* [Document section]:
[Start of section]

Introduction
The media revealed earlier this week that Andrew Scheer is a natural-born citizen of both Canada and the United States. He inherited the American citizenship through his father. This piece of information has generated some considerable controversy, not least because in 2005 Scheer subtly criticised Governor General Michaelle Jean for holding French citizenship (which she later renounced), and because he stood silent while Prime Minister Harper attacked Stephane Dion and Thomas Mulcair for holding both Canadian and French citizenships. Scheer’s coy retort on why he had somehow forgotten to mention his US citizenship – “No one ever asked” – comes across as a failed attempt to channel a certain devil-may-care Trudeauian bravado that he cannot quite pull off. The remainder of Scheer’s bumbling, Joe Clark-like response that he has not gotten around to renouncing his American citizenship because he “was focused on other things” will not serve him well either. Scheer now looks like he had something to hide. The national identity of English-speaking Canada, by definition, depends upon a repudiation of the United States of America, and this sort of October Surprise, as our American friends would call it, might just have secured the Liberals another parliamentary majority. Anti-Americanism remains an acceptable prejudice in Canada, and it’s practically encouraged when an unpopular president occupies the White House.
From a political standpoint, Scheer should have taken the Ted Cruz Approach and openly acknowledged his American citizenship when he won the leadership of the Conservative Party in 2017, and he should have announced his intentions clearly then, whether to renounce or retain it. But in principle and in general, I have found the furore surrounding dual citizenship utterly ridiculous and unfounded.
The Creation of Canadian Citizenship
Canadian citizenship as such did not exist until 1 January 1947, when the Citizenship Act, 1946 entered into force. Prior to, we were Canadian nationals, British subjects living in Canada. More importantly, we shared a wider British subjecthood in common with our compatriots in the United Kingdom, the West Indies, Australia, New Zealand, South Africa, and India.
Our ghastly occultist Prime Minister, Mackenzie King, trotted over to the Supreme Court on 3 January 1947 to receive the first “Certificate of Canadian Citizenship” and gave a speech overflowing with Liberal cant extolling Canada’s internationalist credentials to mark the occasion. The CBC has even retroactively adopted this French revolutionary, and factually incorrect, moniker, declaring King “Canada’s First Citizen.” In reality, most the millions of British subjects in Canada simultaneously became Canadian citizens on 1 January 1947 when the Citizenship Act, 1946 entered into force. (But unfortunately, not all of them did, or some later lost the citizenship). Citizen King said:
“Without citizenship, much else is meaningless. There is no country in the world of which its citizens have greater reason to be proud than Canada. There are older countries. There are larger countries. But no country today holds a higher place in the esteem of other nations. To be a citizen of Canada is to hold a passport which will be honoured everywhere. […]
Our unity and our strength will be increased by the deeper significance now given to our common citizenship ”

[End of section]

* [Supplied information]:

[Start of section]

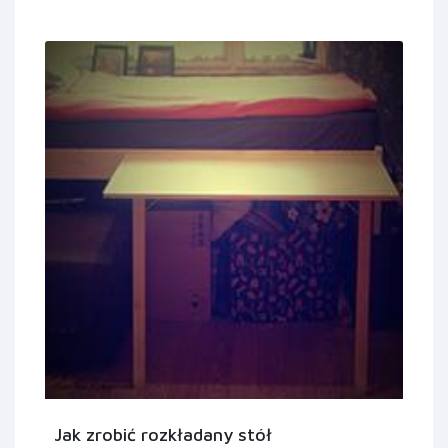
Jak zrobić rozkładany stół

[End of section]

* [Tasks and exercises]:
[A] In the article on dual citizenship, shorten the paragraph that begins "Canadian citizenship as such did not exist" while keeping its main facts.
[B] Set down word for word the part of the article on dual citizenship starting at "From a political" and ending at "ridiculous and unfounded.".

* [Replies]:
[A] Canadian citizenship began on 1 January 1947, when the Citizenship Act, 1946 took effect. Before then, Canadians were Canadian nationals, meaning British subjects living in Canada. They shared a wider British subjecthood with people in the United Kingdom, the West Indies, Australia, New Zealand, South Africa, and India.

[B]
From a political standpoint, Scheer should have taken the Ted Cruz Approach and openly acknowledged his American citizenship when he won the leadership of the Conservative Party in 2017, and he should have announced his intentions clearly then, whether to renounce or retain it. But in principle and in general, I have found the furore surrounding dual citizenship utterly ridiculous and unfounded.